**JOB 1**
Answer these questions about the fret repair thread, giving each answer on its own line:
(a) How old does pick44 say the guitar is?
(b) What shop does weimtrainer suggest?
(c) What shop does Rawpower recommend?

**PROVIDED PASSAGE**
=== Section Start ===

# Help-My Ovation Legend needs 4 Frets



## pick44 (Mar 20, 2009)

I need to get about 4 frets replaced as the strings have groved them pretty good. I play at church or at retirement homes but I am not a professional...

My guitar is about 35 years old and I took it to a Guitar Store. They said I needed 4 frets and a realingment of all frets? All this is new to me. The cost to me would be ~ $225.

Any suggestions? I live out Hwy 290 area and probably have limited guitar shops out here.

Thanks

Pick >///>


----------



## weimtrainer (May 17, 2007)

*Fret repair*

*Try this guy. *



*Neil Sargent Guitar Repair*










3 reviews 

Category: Shopping Musical Instruments & Teachers Musical Instruments & Teachers [Edit] 
909 Thompson St
Houston, TX 77007
Neighborhoods: Washington Corridor, The Heights
(713) 869-2588


----------



## Rawpower (Jul 4, 2011)

*Fret repair*

I know this is a little late but try Pace guitar repair. These guys seem pretty good.http://www.paceguitarrepair.com/


----------



## Redstalker (Jul 4, 2004)

Rawpower said:


> I know this is a little late but try Pace guitar repair. These guys seem pretty good.http://www.paceguitarrepair.com/


I agree either Ron Pace or me. Ron is great but you will miss your instrument.


----------

=== Section End ===

**SUPPLIED RECORDS**
=== Section Start ===

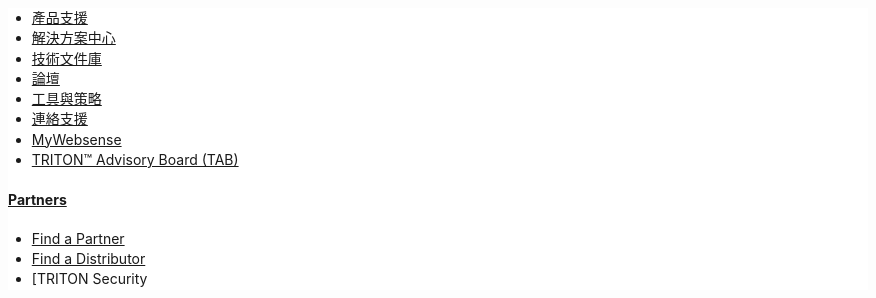 -   [產品支援](http://www.websense.com/content/SupportByProduct.aspx)
-   [解決方案中心](http://www.websense.com/content/KnowledgeBase.aspx)
-   [技術文件庫](http://www.websense.com/content/support/library/technical-library.aspx)
-   [論壇](http://community.websense.com/forums/)
-   [工具與策略](http://www.websense.com/content/toolsandpolicies.aspx)
-   [連絡支援](http://www.websense.com/content/contactSupport.aspx)
-   [MyWebsense](http://www.websense.com/content/mywebsense-subscriptions.aspx)
-   [TRITON™ Advisory Board
    (TAB)](http://www.websense.com/content/websense-triton-advisory-board.aspx)

#### [Partners](/content/websense-partner-programs.aspx)

-   [Find a Partner](/content/find-a-partner.aspx)
-   [Find a Distributor](/content/find-a-distributor.aspx)
-   [TRITON Security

=== Section End ===

**JOB 2**
Retype the lines of the records that run from the one containing "[Find a Partner](/content/find-a-partner.aspx)" through the last line of the records, both included.

**EXERCISE OUTPUT 1**
(a) About 35 years old.
(b) Neil Sargent Guitar Repair.
(c) Pace guitar repair.

**EXERCISE OUTPUT 2**
-   [Find a Partner](/content/find-a-partner.aspx)
-   [Find a Distributor](/content/find-a-distributor.aspx)
-   [TRITON Security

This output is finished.